本文:

田舎教師ときどき都会教師

テーマは「初等教育、読書、映画、旅行」

映画『Marry Me』(カット・コイロ監督作品)より。変わるためには、違うことをしなければいけない。

私自身はずっと変わらず同じ人間ですが、生きていくなかで色々なことをやってきて、それがだんだんと広がって大きくなっただけなのです。そこにいるのは、ひとりの人間だけです。
(劇場用パンフレット『Marry Me』東宝、2022)

 

 こんにちは。昨夜、かつての教え子宅に招かれ、昔話に花を咲かせました。元担任を自宅に呼んで歓迎してくれる教え子&保護者の存在は嬉しいものです。星空の下での屋上バーベキュー。私の「推し」も覚えていてくれて、BGMは最初から最後まで髭ダンでした。

 

 NO MUSIC,NO LIFE ♬

 

 音楽があれば、そこには人の息吹きがある。3月、4月と運気がだだ下がりで、雪崩のごとく押し寄せてくる「厄」にメンタルをかなりやられていたので、ちょっと救われました。映画『Marry Me』に続く「倖」だったように思います。

 

www.universalpictures.jp

 

劇場版パンフレット「Marry Me」より

 

 先日、映画『Marry Me』を観ました。制作のエレイン・ゴールドスミス=トーマスが、この映画のアイデアを聞いたときに《21世紀版の『ローマの休日』と『ノッティングヒルの恋人』になる》と予言したそうですが、いろいろな意味で大当たりです。観に行って、よかった。もう一度観に行きたいくらい、大当たりだった。内容はといえば、

 

 セレブと一般男性のラブストーリー。

 

 ウィリアム・ワイラー監督の『ローマの休日』は王女と新聞記者の恋愛を、ロジャー・ミッシェル監督の『ノッティングヒルの恋人』はハリウッド女優と冴えない書店主の恋愛を、そしてカット・コイロ監督の『Marry Me』は世界的ポップスターと平凡な数学教師の恋愛を描きます。世界的ポップスターを演じたのが、

 

 ジェニファー・ロペス、本人。

表示記録:

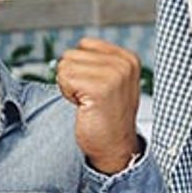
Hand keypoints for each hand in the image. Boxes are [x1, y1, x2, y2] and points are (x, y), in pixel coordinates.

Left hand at [56, 38, 141, 174]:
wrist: (114, 147)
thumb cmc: (106, 116)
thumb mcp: (108, 81)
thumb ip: (94, 62)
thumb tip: (65, 55)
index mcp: (127, 58)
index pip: (83, 45)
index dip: (80, 67)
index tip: (95, 87)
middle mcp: (123, 63)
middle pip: (71, 55)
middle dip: (72, 77)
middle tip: (90, 97)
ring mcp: (114, 75)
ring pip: (64, 66)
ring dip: (69, 86)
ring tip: (88, 102)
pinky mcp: (100, 88)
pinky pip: (64, 78)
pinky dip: (67, 94)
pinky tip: (85, 106)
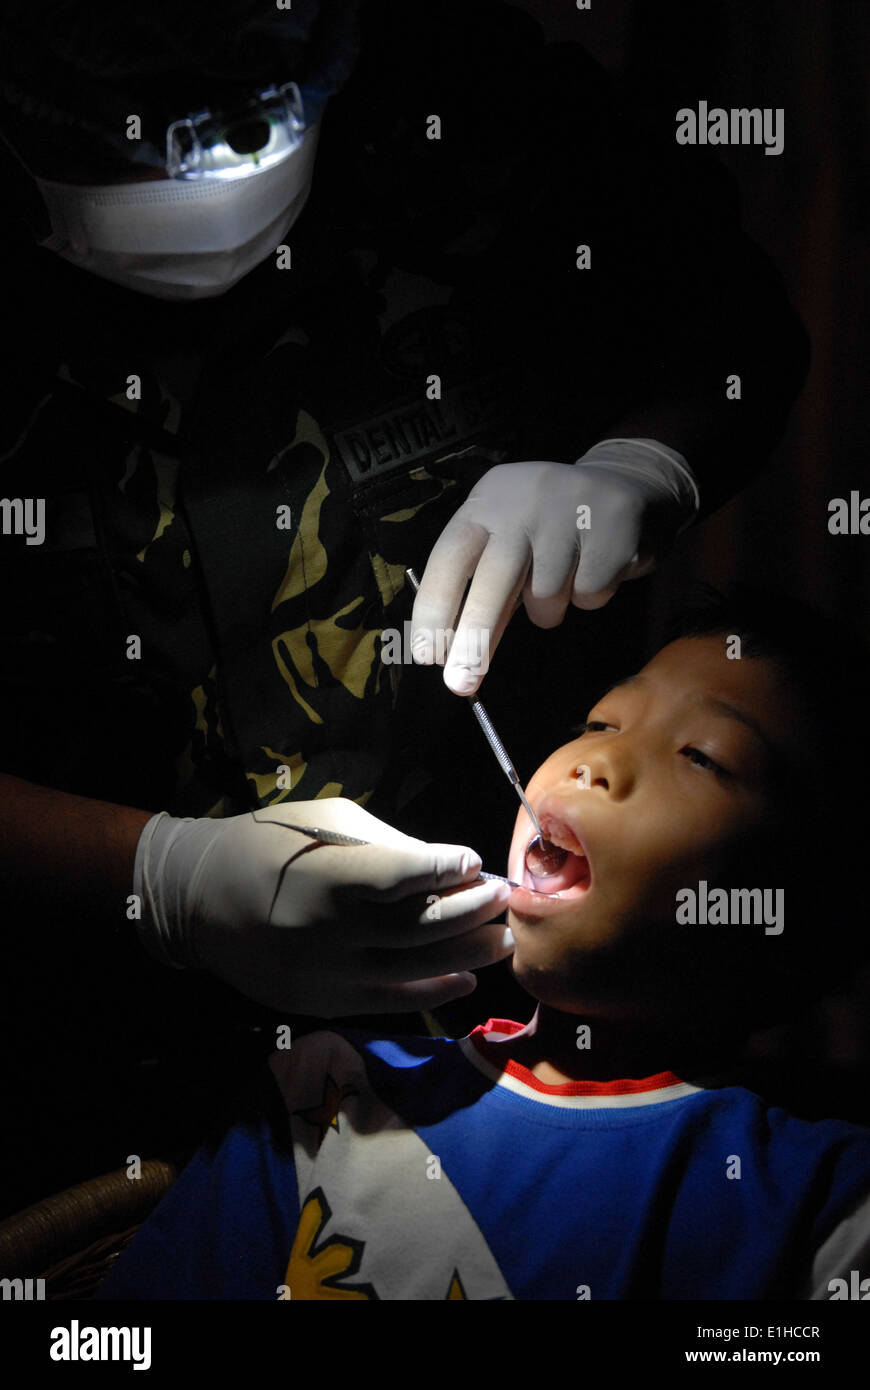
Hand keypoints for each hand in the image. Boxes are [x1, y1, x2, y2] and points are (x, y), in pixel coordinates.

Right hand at [135, 798, 512, 1014]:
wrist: (199, 900)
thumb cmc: (271, 847)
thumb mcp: (325, 824)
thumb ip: (388, 848)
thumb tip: (451, 868)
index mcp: (326, 877)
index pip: (404, 877)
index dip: (447, 869)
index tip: (475, 861)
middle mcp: (327, 932)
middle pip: (420, 926)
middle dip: (471, 911)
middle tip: (504, 897)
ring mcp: (325, 975)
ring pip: (414, 969)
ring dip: (467, 953)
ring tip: (502, 937)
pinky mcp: (322, 1002)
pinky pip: (391, 1002)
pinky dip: (434, 991)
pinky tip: (467, 977)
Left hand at [411, 439, 697, 693]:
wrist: (625, 484)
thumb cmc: (548, 528)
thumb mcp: (507, 539)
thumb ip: (482, 584)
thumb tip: (455, 656)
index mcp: (487, 502)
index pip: (449, 558)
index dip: (434, 608)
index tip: (427, 656)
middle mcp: (524, 501)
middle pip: (494, 579)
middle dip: (475, 638)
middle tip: (461, 684)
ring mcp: (570, 511)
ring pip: (546, 594)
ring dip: (549, 610)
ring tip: (561, 586)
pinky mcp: (614, 527)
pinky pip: (589, 592)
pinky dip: (590, 596)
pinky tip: (595, 569)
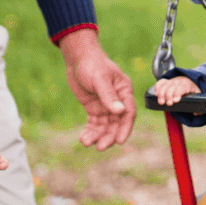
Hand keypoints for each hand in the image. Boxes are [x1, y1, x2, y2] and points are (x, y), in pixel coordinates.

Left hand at [58, 29, 135, 149]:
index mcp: (124, 91)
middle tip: (100, 147)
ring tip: (85, 142)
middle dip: (109, 136)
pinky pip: (95, 123)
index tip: (119, 141)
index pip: (128, 113)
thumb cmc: (92, 63)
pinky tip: (83, 137)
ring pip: (105, 125)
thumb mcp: (100, 78)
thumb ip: (109, 95)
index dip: (125, 128)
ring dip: (97, 135)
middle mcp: (117, 100)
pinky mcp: (94, 107)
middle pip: (117, 123)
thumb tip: (119, 112)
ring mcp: (105, 105)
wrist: (77, 58)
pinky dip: (90, 131)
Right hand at [154, 76, 200, 104]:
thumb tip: (196, 113)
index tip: (175, 101)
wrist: (189, 80)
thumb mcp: (198, 96)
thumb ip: (198, 106)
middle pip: (172, 87)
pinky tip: (156, 94)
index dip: (178, 93)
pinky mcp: (166, 81)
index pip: (182, 87)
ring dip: (161, 94)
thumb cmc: (193, 90)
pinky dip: (157, 87)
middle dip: (168, 96)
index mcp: (188, 85)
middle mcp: (179, 81)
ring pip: (165, 85)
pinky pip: (160, 82)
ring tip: (161, 102)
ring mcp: (172, 81)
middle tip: (168, 104)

課題 A: 本文に題名が出てくる映画をすべて挙げ、それぞれに本文が示す監督名を添えてください。
課題 B: 本文の「テーマは「初等教育、読書、映画、旅行」」から「(劇場用パンフレット『Marry Me』東宝、2022)」までを、一字一句そのまま書き写してください。
課題 C:
本文に基づき、次の問いに答えてください。
(i) 屋上バーベキューで最初から最後まで流れていたBGMは何でしたか。
(ii) 映画『Marry Me』で世界的ポップスターを演じたのは誰ですか。
(iii) この映画のアイデアを聞いて、《21世紀版の『ローマの休日』と『ノッティングヒルの恋人』になる》と予言したのは誰ですか。

解答欄 A:
『Marry Me』：カット・コイロ
『ローマの休日』：ウィリアム・ワイラー
『ノッティングヒルの恋人』：ロジャー・ミッシェル

解答欄 B:
テーマは「初等教育、読書、映画、旅行」

映画『Marry Me』(カット・コイロ監督作品)より。変わるためには、違うことをしなければいけない。

私自身はずっと変わらず同じ人間ですが、生きていくなかで色々なことをやってきて、それがだんだんと広がって大きくなっただけなのです。そこにいるのは、ひとりの人間だけです。
(劇場用パンフレット『Marry Me』東宝、2022)

解答欄 C:
(i) 髭ダン
(ii) ジェニファー・ロペス
(iii) 制作のエレイン・ゴールドスミス=トーマス